**EXTRACT TO READ:**

#####

# alpine Media Xpander



## pcallycat (Jul 22, 2014)

I've been googling for a couple data, but have been unable to find an answer to this question. What exactly does Alpine media xpander do? The documentation claim it restores lost audio quality resulting from compression. I'm not sure if that's through eq or some algorithm applied to the actual music.


----------



## ImK'ed (Aug 12, 2013)

As far it sounds well on my 9855r it just boosts bass mid alot and treble


----------



## pcallycat (Jul 22, 2014)

I've noticed, and read, that having it enabled creates significantly more preout voltage, but it's unclear whether this is due to boosts, or what. I guess what I'm really trying to determine is whether to tune with it enabled or not. It seems no matter how much I tweak setting I can't get the same quality of sound with it off as I can with it on. I suspect part of that is due to the higher dynamic range I can get from my amps with the lower gain settings it allows, but I really just know enough to shoot myself in the foot. I hope to understand its real effects so I can determine if it's good or bad when it comes to sound quality.


----------



## T3mpest (Dec 25, 2005)

I've had this discussion with a few people who had similar results. Whatever it does, it sounds better on than off an no amount of EQ work seems to make up the difference. One guy even won a national show with it enabled, if that helps at all. My last setup mx2 seemed to be the sweetspot and I had a h701, so I had plenty of processing at my disposal.


----------



## pcallycat (Jul 22, 2014)

That's pretty much what I've found. Thanks for the info on the competition win. I've been running mx1,but I'm pretty sure if I go 2 I can tame some of the wildness of my eq that occurs trying to get decent sound in my car.


----------



## santiagodraco (Feb 9, 2012)

I'm pretty sure it's doing a number of different processing tasks, with more or less effect and "types" based on the setting. As to whether or not it's boosting output voltage directly I'd be surprised if it was. I don't sense any noticeable volume increase when I activate it outside of the normal eq boosting it is doing.

As for quality on vs off I'm pretty sure that has a lot to do with your source material and possibly source type. Running full digital from source with high quality flac recordings I can't see the mxpander doing anything helpful, most likely it will overprocess.

From an analog of questionable quality and compressed audio source (ie mp3) then it definitely makes them sound better. Spotify is a great example. Even though it's high bitrate (at max quality) it's still lacking in bottom and top end and turning MX on helps a great deal.


----------

#####

**ASSIGNED TASK 1:** Rewrite the entries from the line containing "Leben & Lifestyle" through the end of the entries, changing "Notfall" to "Unfall" and keeping everything else the same.

Transcribed page contents:
#####

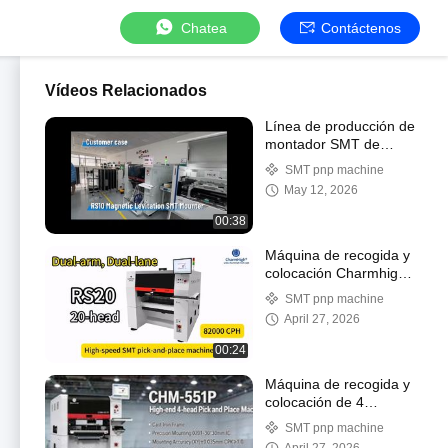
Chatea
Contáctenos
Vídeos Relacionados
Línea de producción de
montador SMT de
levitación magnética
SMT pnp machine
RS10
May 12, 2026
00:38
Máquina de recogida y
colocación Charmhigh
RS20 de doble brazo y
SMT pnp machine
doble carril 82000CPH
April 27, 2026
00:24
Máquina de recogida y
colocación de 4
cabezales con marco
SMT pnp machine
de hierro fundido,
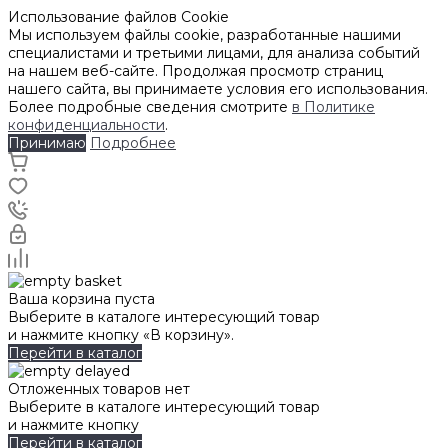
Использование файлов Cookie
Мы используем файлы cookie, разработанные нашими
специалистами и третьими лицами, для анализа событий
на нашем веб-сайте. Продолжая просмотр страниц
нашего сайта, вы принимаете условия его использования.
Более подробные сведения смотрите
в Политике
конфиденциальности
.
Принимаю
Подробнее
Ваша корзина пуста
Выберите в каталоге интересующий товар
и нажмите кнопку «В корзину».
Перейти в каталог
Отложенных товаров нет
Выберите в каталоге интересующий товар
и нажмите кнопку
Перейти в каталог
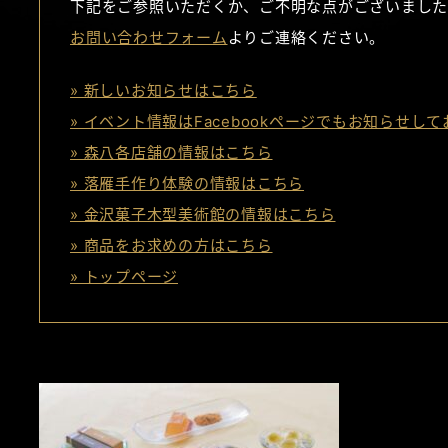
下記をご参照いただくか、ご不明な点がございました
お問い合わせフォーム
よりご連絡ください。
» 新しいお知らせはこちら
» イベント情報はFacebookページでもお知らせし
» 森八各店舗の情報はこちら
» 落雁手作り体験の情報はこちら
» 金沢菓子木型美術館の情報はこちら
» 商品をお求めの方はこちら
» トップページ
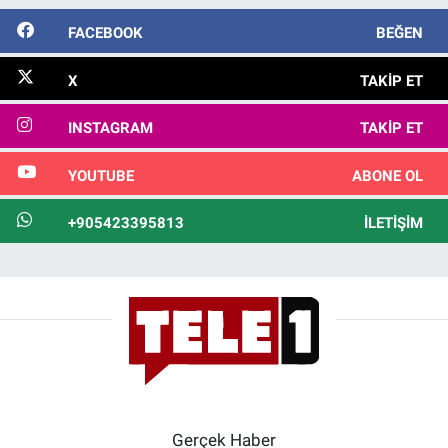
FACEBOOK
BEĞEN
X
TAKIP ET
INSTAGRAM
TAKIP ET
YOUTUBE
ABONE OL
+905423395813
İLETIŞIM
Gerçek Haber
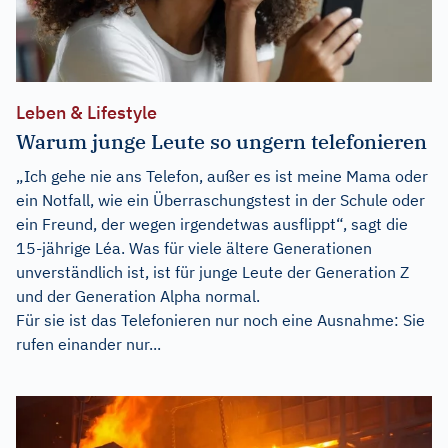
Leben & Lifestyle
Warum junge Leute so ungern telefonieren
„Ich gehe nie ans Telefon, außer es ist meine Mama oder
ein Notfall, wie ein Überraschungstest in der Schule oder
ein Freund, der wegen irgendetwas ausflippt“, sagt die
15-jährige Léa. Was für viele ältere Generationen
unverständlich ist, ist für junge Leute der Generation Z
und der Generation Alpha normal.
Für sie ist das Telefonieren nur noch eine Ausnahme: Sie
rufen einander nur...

#####

**ASSIGNED TASK 2:** In the forum thread about the Alpine Media Xpander, which streaming service is cited as a great example of a source that turning MX on helps?

**WORKED SOLUTION 1:**
Leben & Lifestyle
Warum junge Leute so ungern telefonieren
„Ich gehe nie ans Telefon, außer es ist meine Mama oder
ein Unfall, wie ein Überraschungstest in der Schule oder
ein Freund, der wegen irgendetwas ausflippt“, sagt die
15-jährige Léa. Was für viele ältere Generationen
unverständlich ist, ist für junge Leute der Generation Z
und der Generation Alpha normal.
Für sie ist das Telefonieren nur noch eine Ausnahme: Sie
rufen einander nur...

**WORKED SOLUTION 2:** Spotify